While Pepsi said the chant had "landed in Saskatoon" it was barely heard, if not for the parachuted Pepsi employees who tried (and failed) to launch the chant inside the arena.
During one commercial break in a previous game the chant's creator Joan Buma was introduced while a small group of "fans" chanted the cheer and a Pepsi cheerleader waved a Pepsi flag up and down the aisles. To Pepsi's credit one boy (presumed not to be paid by Pepsi) did stand up and bravely cheer the Pepsi chant for the camera.
Fans posting messages on online hockey discussion forums, such as NHL team websites and HFBoards.com, condemned the chant, with all due respect to Buma.

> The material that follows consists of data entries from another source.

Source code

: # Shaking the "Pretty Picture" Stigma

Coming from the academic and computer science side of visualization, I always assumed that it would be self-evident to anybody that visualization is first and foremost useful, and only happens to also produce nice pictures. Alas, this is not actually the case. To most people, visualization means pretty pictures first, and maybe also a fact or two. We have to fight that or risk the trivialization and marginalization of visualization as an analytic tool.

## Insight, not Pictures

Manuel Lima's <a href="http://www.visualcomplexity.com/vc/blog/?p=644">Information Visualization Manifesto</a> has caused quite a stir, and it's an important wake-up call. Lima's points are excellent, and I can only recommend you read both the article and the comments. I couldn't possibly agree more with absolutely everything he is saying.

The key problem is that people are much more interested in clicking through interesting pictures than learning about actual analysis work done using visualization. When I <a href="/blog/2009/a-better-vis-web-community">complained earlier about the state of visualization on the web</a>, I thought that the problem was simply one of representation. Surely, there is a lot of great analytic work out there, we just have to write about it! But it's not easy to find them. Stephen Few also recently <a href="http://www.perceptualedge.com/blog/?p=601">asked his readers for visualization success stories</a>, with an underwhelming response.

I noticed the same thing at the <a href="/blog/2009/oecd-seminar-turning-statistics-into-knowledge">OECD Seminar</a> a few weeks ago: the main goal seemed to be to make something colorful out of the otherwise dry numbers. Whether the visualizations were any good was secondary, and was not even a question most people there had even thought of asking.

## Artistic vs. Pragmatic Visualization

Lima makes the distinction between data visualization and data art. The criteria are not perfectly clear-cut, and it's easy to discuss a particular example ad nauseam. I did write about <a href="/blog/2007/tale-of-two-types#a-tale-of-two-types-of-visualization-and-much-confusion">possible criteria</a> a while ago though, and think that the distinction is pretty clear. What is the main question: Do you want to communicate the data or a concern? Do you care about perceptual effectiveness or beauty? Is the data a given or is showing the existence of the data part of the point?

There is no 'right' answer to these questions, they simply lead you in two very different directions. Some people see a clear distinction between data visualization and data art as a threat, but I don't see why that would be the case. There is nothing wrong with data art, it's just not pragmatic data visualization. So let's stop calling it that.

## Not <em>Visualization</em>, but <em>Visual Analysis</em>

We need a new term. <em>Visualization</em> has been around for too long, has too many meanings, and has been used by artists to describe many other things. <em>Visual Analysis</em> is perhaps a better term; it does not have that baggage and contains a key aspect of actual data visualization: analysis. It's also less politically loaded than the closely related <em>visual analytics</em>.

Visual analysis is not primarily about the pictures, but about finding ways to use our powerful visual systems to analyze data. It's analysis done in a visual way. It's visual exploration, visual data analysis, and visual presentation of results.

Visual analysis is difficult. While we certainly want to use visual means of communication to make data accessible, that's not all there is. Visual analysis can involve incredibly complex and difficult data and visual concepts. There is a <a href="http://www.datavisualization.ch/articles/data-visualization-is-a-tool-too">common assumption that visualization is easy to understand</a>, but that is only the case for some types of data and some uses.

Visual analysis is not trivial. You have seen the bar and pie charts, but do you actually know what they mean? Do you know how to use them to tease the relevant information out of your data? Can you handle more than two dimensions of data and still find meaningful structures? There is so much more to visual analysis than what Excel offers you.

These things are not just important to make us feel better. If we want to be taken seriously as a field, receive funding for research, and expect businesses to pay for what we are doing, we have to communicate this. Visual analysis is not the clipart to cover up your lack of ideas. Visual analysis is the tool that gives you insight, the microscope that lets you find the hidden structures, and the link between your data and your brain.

"I trust the Pepsi chant will die the early and inglorious death it deserves," said one member on HFBoards.com.
Bloggers also derided the corporate gimmick.
“Toronto Mike” said on his popular blog that the premise that Team Canada fans needed to be united was "faulty," and that fans are not corporate "sheep."
By the gold medal game there was seemingly nothing left of the chant other than the continuous bombardment of Pepsi commercials on television. The cheer wasn't necessarily boycotted, rather it was simply ignored and died an inglorious death.
I'm claiming victory. This campaign will go down in history as one of the greatest miscalculations in Canadian marketing history. We Canadians are a tolerant bunch, polite and passive at times, but when you come in our backyard and tell us how to cheer for our national hockey team, we get pissed. And you don't want to see a Canadian pissed.
That damn cheer has indeed died an inglorious death. We won!